Создание дистанции по отношению к собственному фантазму как сложившемуся еще в раннем возрасте ответу на вопрос: «Чего Другой от меня хочет?», получило определение «пересечения фантазма», что обычно свидетельствует об окончании анализа. Постепенное пересечение фантазма вынуждает субъекта остаться наедине со своим собственным наслаждением, с тем уникальным, исключительным способом наслаждаться, который он когда-то бессознательно выбрал. Купюра, разрыв, осуществляемый аналитическим актом, оставляет субъекту возможность присвоить себе то, что раньше было ему чуждо, распознать то, что не могло быть услышано в потоке речи. Это создает для него принципиально новую позицию по отношению к наслаждению. В этот момент происходит существенная работа на уровне влечений, работа по перезаписи фантазма и бессознательного способа наслаждаться.

Итак, понятие тела с точки зрения психоанализа представляет собой очередной коллаж, сборную конструкцию, затрагивающую все три психических регистра. В Воображаемом оно дано в опыте сборки представлений о себе, идентификации с зеркальным образом, присвоения субъектом границы внешнего и внутреннего, поиска отличий себя от другого. В Символическом тело вписано в систему языка, окутано сетью означающих (от названий тех или иных органов или телесных феноменов до включения субъекта в систему общественных и семейных отношений через имя, статус или обозначения родства). К символическому регистру также отсылает понятие симптома как ребуса, послания бессознательного, прописанного в теле, которое необходимо расшифровать. В Реальном мы имеем дело не столько с телом, сколько с организмом — тем, что не подлежит изменению или осмыслению, — с феноменами старения, органических заболеваний и смерти, а также с вопросами сексуальности, выраженными в понятиях влечений, частичных объектов (или объекта маленького «а»), психической травмы и тревоги.

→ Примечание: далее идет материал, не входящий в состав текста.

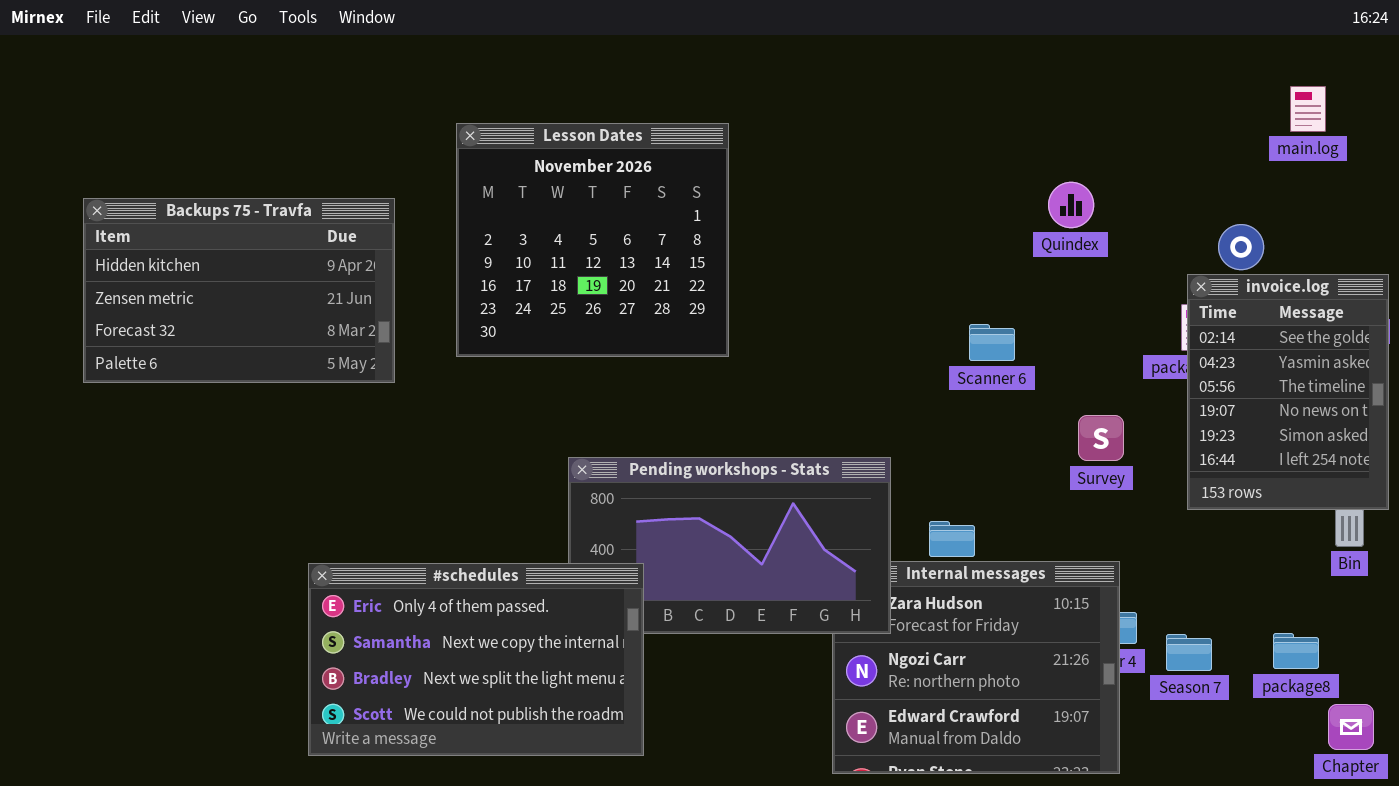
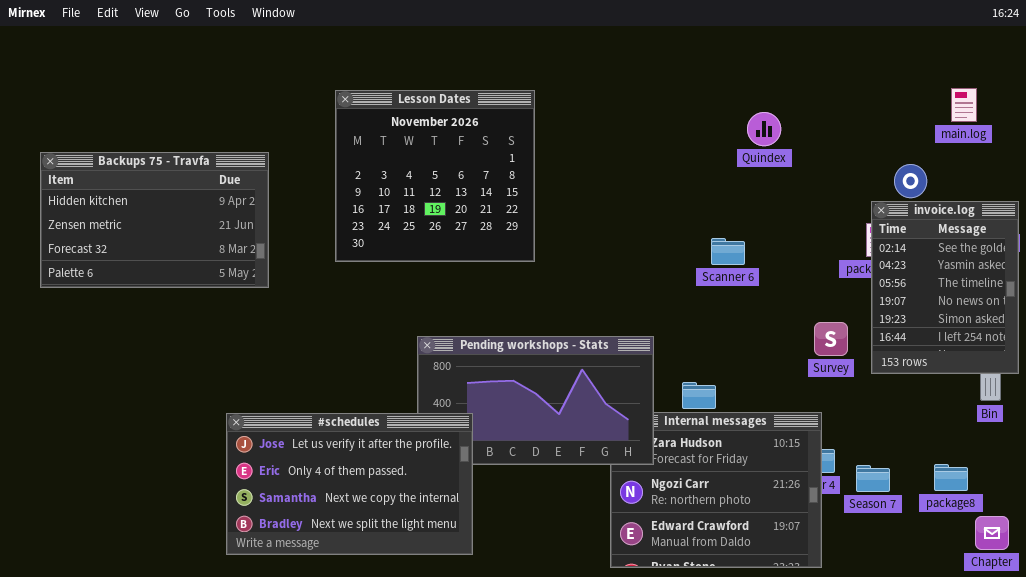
main.log: [1290,86,1326,132] -> [951,88,977,122], moved
Quindex: [1048,182,1094,228] -> [747,112,781,146], moved
Backups 75 - Travfa: [83,198,395,383] -> [40,152,269,288], moved
Survey: [1078,415,1124,461] -> [814,322,848,356], moved
#schedules: [308,563,644,756] -> [226,413,473,555], scrolled up 1 row

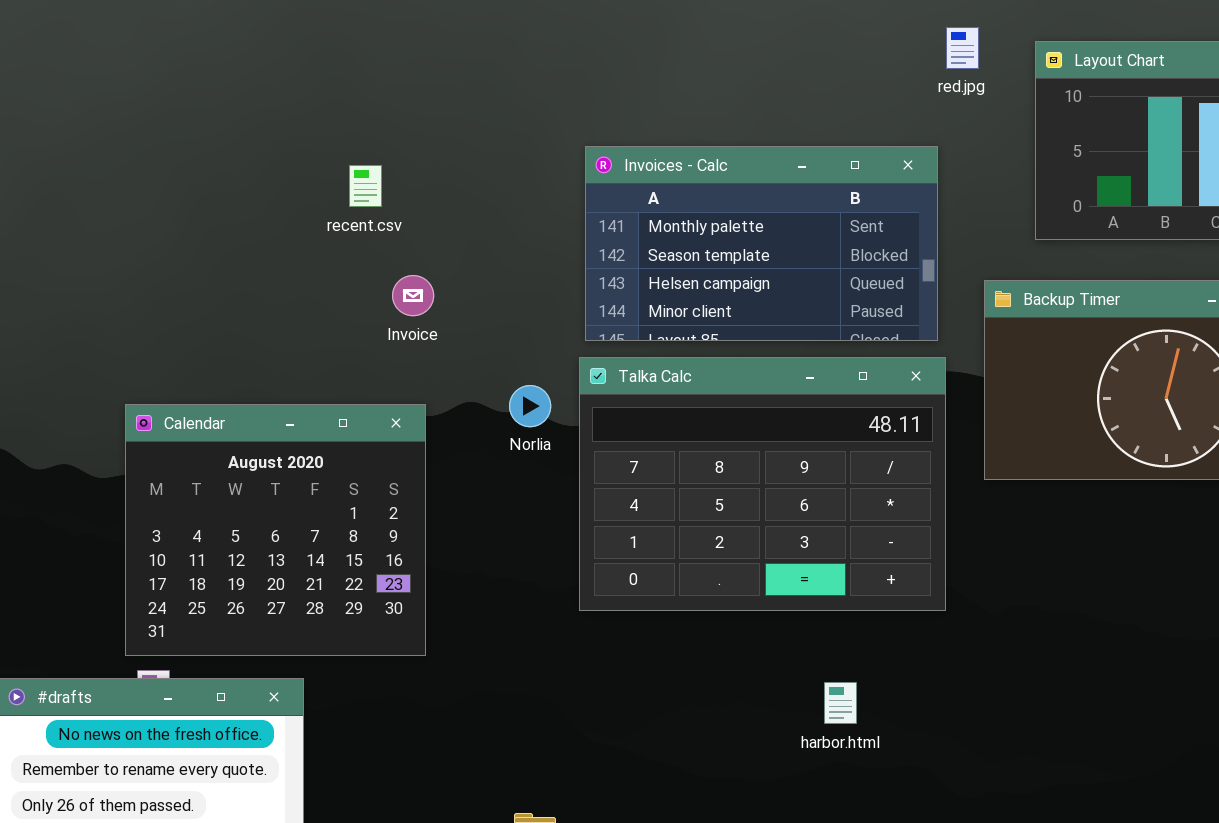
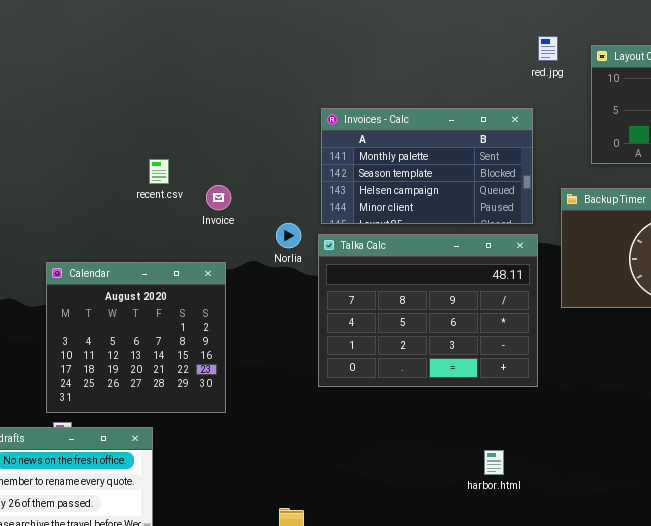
recent.csv: [349,165,382,207] -> [149,159,169,184], moved
Norlia: [509,385,551,427] -> [276,223,301,248], moved
harbor.html: [824,682,857,724] -> [484,450,504,475], moved

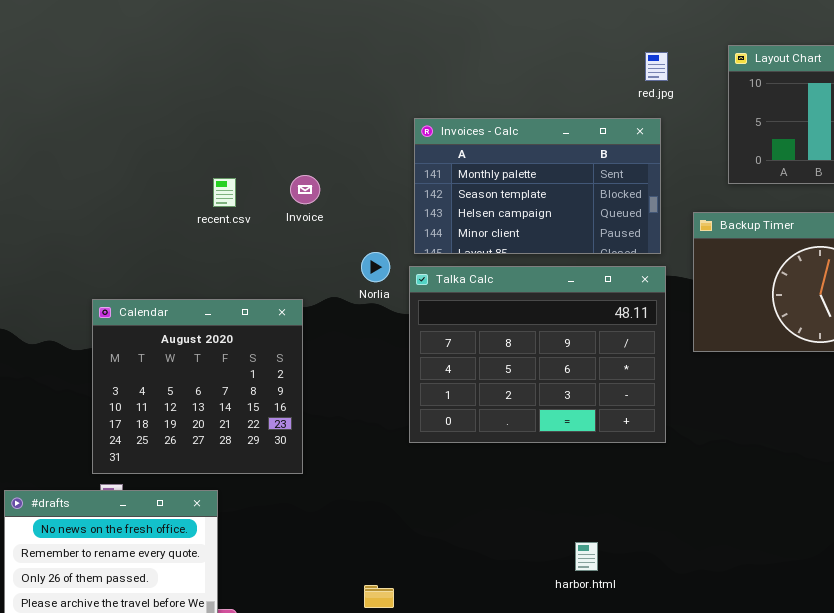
red.jpg: [538,36,558,61] -> [645,52,668,81], moved
Invoice: [206,185,231,210] -> [290,175,320,204], moved
harbor.html: [484,450,504,475] -> [575,542,598,571], moved

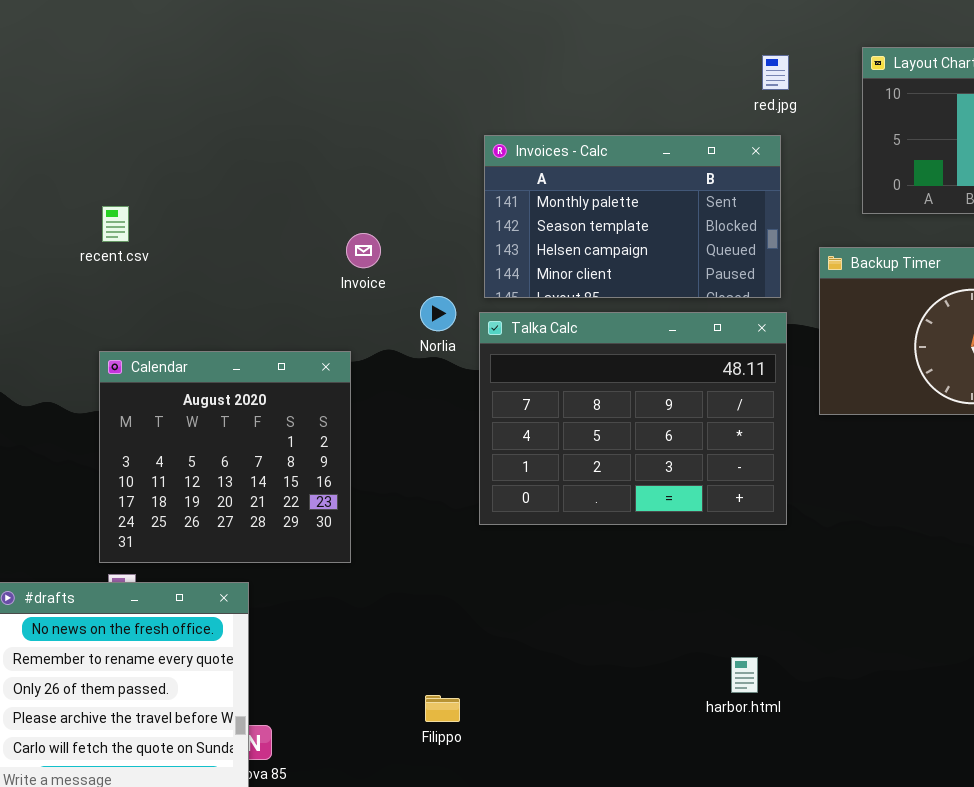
Invoice: [290,175,320,204] -> [346,233,381,268], moved
recent.csv: [213,178,236,207] -> [102,206,129,242], moved
harbor.html: [575,542,598,571] -> [731,657,758,693], moved

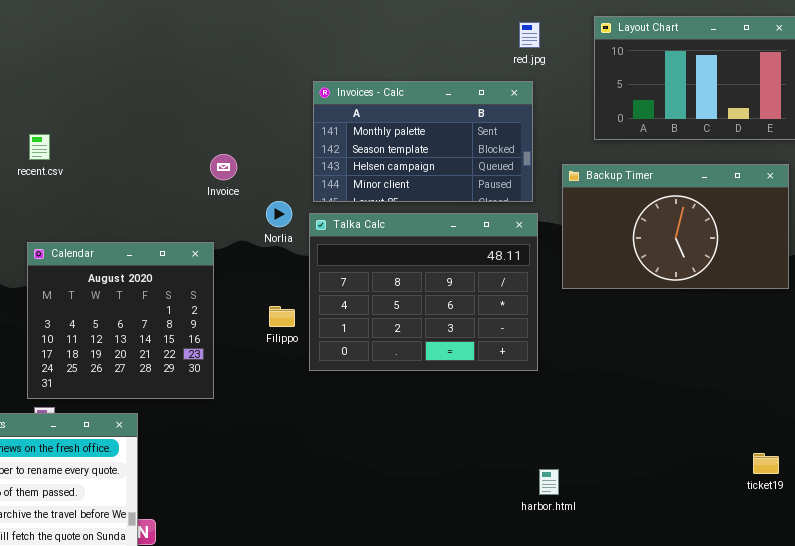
harbor.html: [731,657,758,693] -> [539,469,559,495], moved
Filippo: [425,695,460,722] -> [269,306,295,327], moved

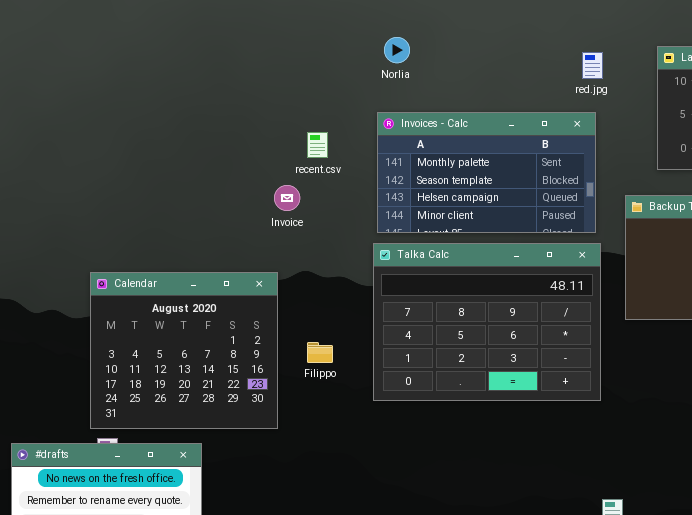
recent.csv: [29,134,50,160] -> [307,132,328,158], moved
Norlia: [266,201,292,227] -> [384,37,410,63], moved
Filippo: [269,306,295,327] -> [307,342,333,363], moved

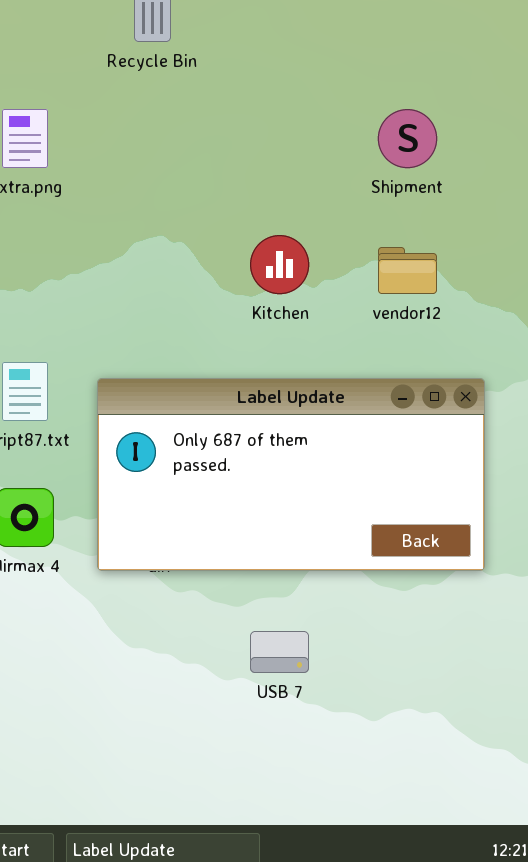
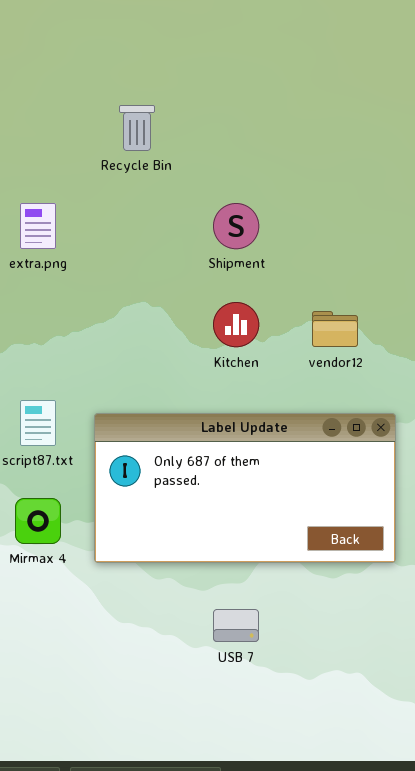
Shipment: [378,109,437,168] -> [213,203,259,249], moved

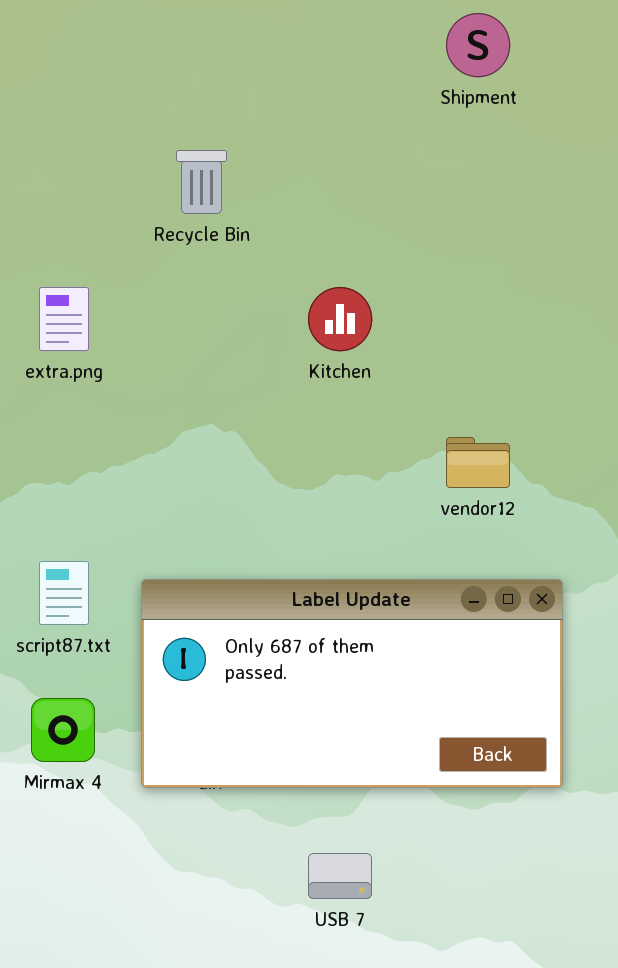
Shipment: [213,203,259,249] -> [446,13,510,77], moved
Kitchen: [213,302,259,347] -> [308,287,372,351], moved

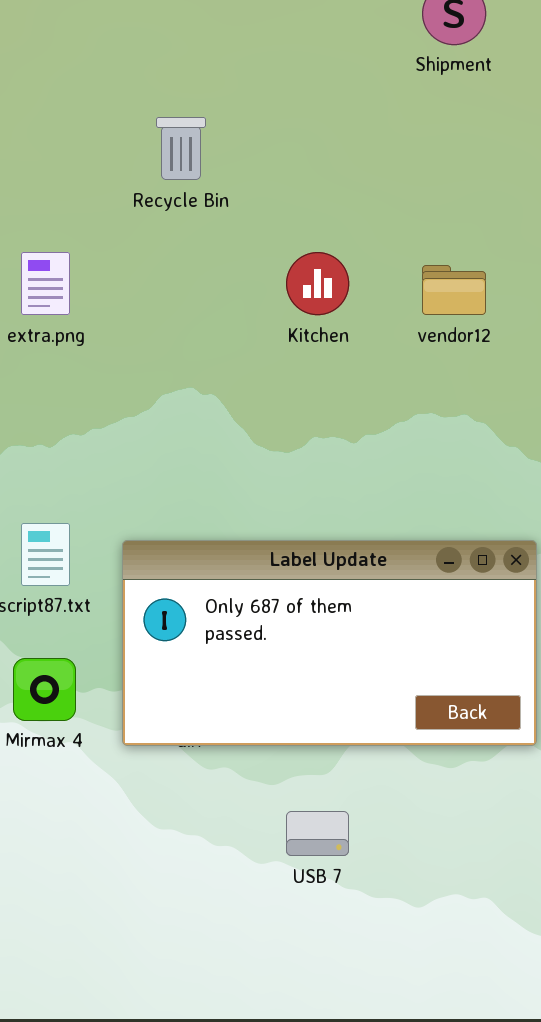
vendor12: [446,437,510,488] -> [422,265,486,315], moved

Иными словами, человеческое тело не слитно, не едино, хотя иногда переживается как некая целостность, что обеспечено функционированием воображаемого порядка. Часто тело — это чужой (другой), от которого субъект хочет избавиться, которого он всеми силами старается приручить или исправить. Однако несмотря ни на какие усилия, тело никогда не дотягивает до идеала, которым стремится быть каждое Я. Можно сказать, что вместо конструкций «я есть тело» или «я имею тело» в психоанализе мы чаще сталкиваемся с позицией «я имею дело с телом», с различными его составляющими (как в физическом, так и в психическом аспектах). Иметь дело с собственным телом — задача, которой практически невозможно научиться, однако именно ей при этом каждый субъект посвящает всю свою жизнь.